Assignment>
Return only the lines from the one that contains "focal_35mm: 49" through the last line of the records below, exactly as they stand. Pictures are not part of the copy.

(Intrinsic camera parameters)
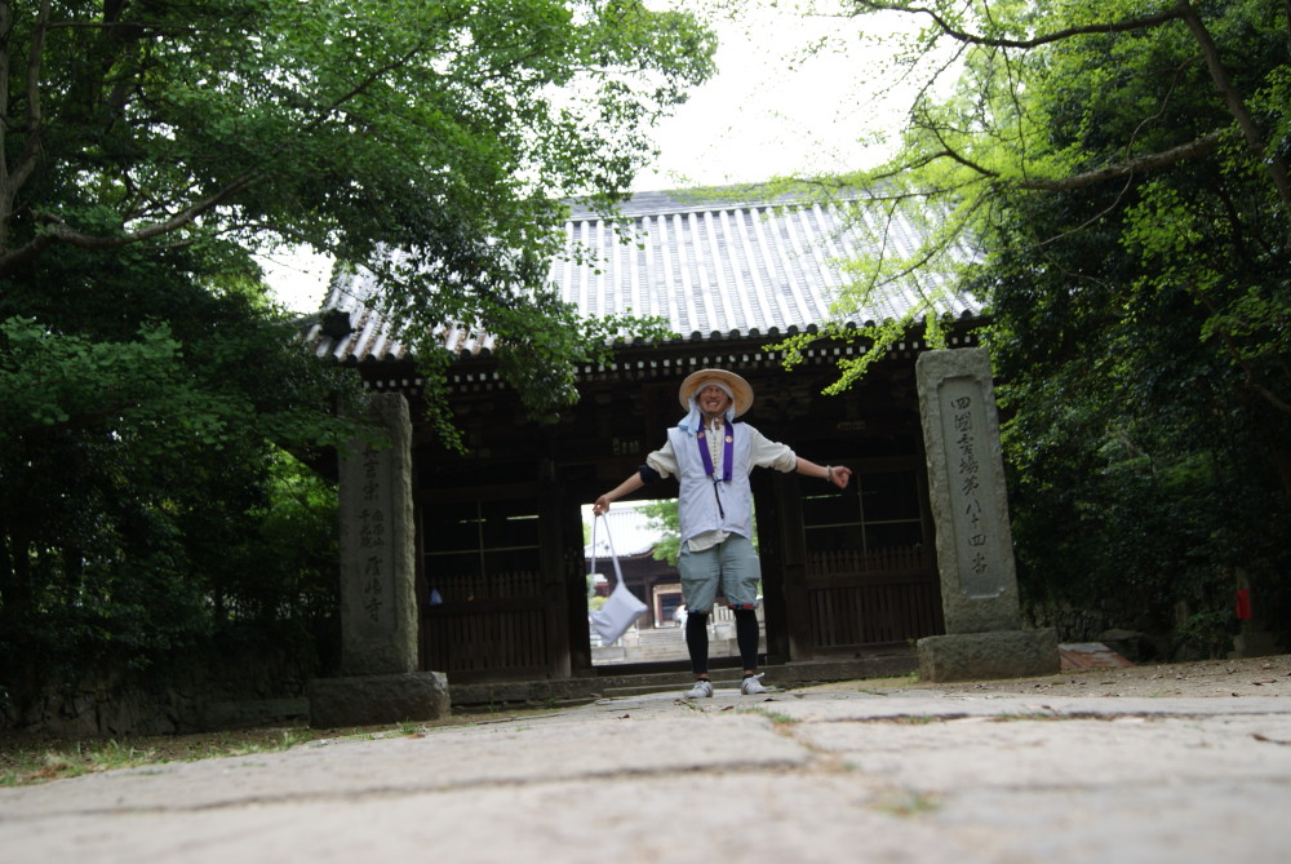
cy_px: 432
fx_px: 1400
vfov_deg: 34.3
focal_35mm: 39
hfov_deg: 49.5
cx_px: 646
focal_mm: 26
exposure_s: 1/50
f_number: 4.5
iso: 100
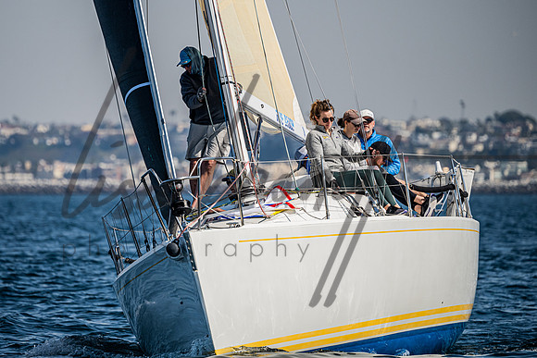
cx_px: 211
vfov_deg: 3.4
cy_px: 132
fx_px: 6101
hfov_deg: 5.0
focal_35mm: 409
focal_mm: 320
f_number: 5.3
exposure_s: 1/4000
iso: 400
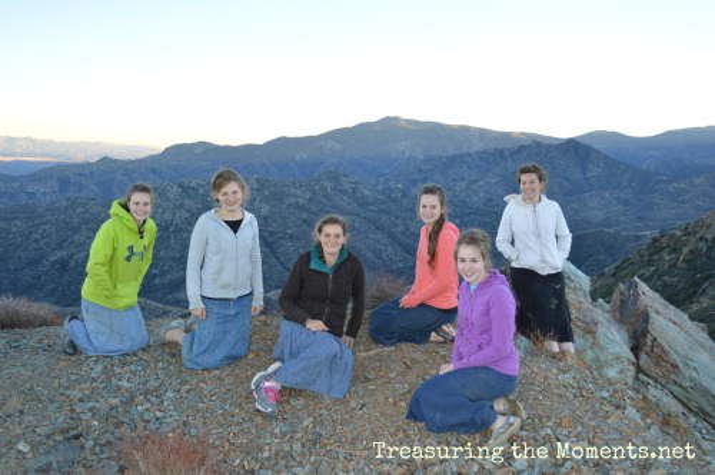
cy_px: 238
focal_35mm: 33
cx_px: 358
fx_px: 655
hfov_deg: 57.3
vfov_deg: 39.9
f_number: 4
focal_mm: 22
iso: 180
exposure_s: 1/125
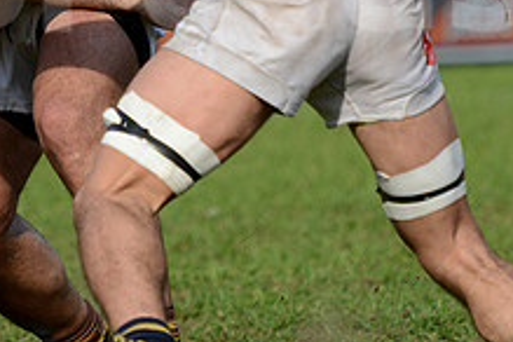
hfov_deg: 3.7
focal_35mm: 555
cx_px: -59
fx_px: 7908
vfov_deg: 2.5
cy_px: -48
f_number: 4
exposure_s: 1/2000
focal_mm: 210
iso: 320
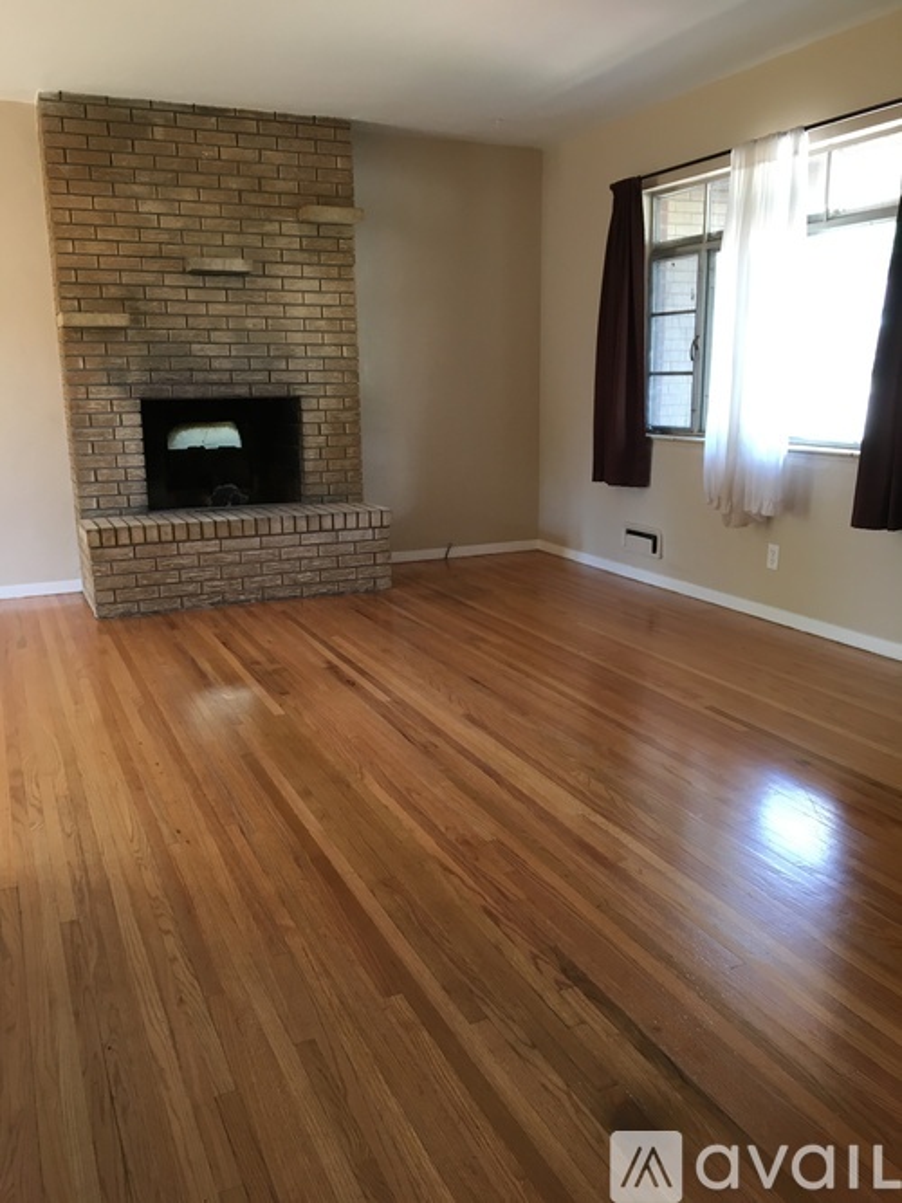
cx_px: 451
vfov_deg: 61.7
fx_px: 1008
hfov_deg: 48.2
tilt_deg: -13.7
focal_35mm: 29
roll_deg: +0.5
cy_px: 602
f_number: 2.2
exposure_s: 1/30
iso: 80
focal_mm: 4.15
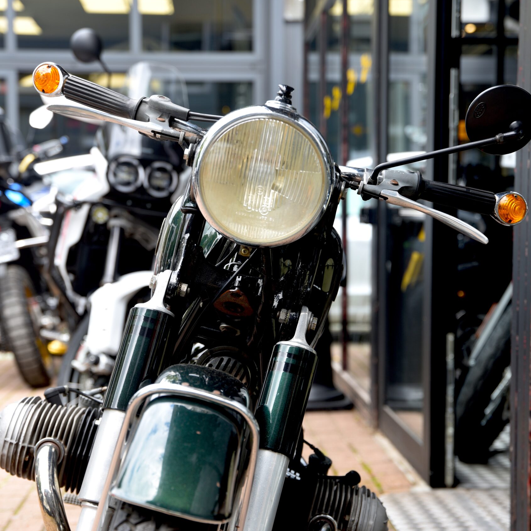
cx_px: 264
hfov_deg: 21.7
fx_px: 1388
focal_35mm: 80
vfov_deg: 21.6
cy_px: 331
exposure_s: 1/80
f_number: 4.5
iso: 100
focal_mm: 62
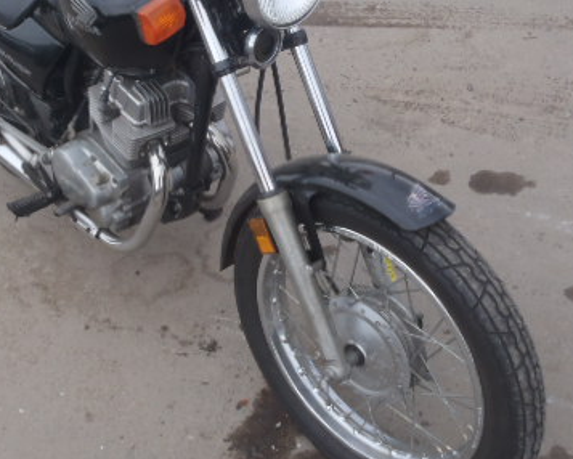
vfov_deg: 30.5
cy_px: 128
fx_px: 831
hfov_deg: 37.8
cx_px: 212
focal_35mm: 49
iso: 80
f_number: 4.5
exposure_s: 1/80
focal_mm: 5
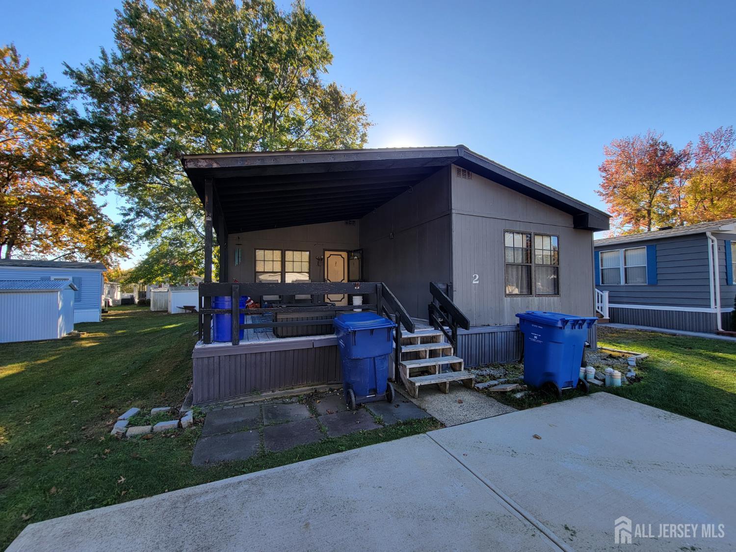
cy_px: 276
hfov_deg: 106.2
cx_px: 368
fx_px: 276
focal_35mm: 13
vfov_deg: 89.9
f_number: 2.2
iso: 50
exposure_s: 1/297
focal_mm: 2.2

Answer section>
focal_35mm: 49
iso: 80
f_number: 4.5
exposure_s: 1/80
focal_mm: 5
cy_px: 276
hfov_deg: 106.2
cx_px: 368
fx_px: 276
focal_35mm: 13
vfov_deg: 89.9
f_number: 2.2
iso: 50
exposure_s: 1/297
focal_mm: 2.2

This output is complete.